The right and obligation to protect national and EU external borders is not incompatible with the commitment to uphold international humanitarian law, the Assembly said today. Regrettably, the parliamentarians said, “dysfunctional status determination procedures do not allow for quick distinctions between people in real need of international protection and irregular migrants”.

Adopting a resolution based the report prepared by Ian Liddell-Grainger (United Kingdom, EC), the Assembly said “it is of crucial importance to strengthen the existing legal and policy framework at the national and European level with a view to ensuring efficiency of the asylum system”. It said the EU member States and institutions should explore “possibilities for better identifying people in need of international protection and organising external processing of asylum applications”.

The parliamentarians called on member States "to engage in a meaningful dialogue" involving the UNHCR and other international stakeholders on the interpretation of legal provisions of the 1951 UN Convention relating to the Status of Refugees, including the criteria for qualifying for status, as well as on the issue of definition of a third safe country.

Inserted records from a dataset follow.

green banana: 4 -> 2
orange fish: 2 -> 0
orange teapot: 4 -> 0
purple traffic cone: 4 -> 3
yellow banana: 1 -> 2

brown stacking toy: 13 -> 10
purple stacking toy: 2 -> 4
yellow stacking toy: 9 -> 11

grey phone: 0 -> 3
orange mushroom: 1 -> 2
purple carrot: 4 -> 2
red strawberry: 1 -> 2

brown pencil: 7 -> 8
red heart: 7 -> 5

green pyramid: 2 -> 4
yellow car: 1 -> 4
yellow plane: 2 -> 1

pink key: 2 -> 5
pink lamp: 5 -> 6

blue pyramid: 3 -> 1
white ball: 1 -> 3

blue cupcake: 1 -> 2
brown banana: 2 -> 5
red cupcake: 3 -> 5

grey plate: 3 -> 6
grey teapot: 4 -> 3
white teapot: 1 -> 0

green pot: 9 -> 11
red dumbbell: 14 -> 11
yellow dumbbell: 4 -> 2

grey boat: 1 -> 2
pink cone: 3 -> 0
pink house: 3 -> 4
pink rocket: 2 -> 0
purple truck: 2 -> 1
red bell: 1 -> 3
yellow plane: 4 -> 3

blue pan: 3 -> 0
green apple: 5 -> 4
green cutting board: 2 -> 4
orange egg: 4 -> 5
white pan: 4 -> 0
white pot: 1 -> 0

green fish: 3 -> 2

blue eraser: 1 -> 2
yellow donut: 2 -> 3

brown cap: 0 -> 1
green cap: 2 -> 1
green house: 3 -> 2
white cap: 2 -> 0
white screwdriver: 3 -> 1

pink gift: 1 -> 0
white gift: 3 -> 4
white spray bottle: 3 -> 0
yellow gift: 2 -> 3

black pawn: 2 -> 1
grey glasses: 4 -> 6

Governments, they said, should step up efforts to find a constructive solution concerning more negotiated responsibility sharing with a view to fully implementing the European Council’s decisions of July 2015 with regard to relocation and resettlement of refugees, the resolution underlines. They should also explore possibilities for increasing legal channels for migration, including enhanced resettlement and admission for humanitarian reasons, as well as family reunification with a view to putting a halt to illegal migration, as well as reflect on the emerging challenges faced by integration policies, including threats for security and radicalisation, the text concludes.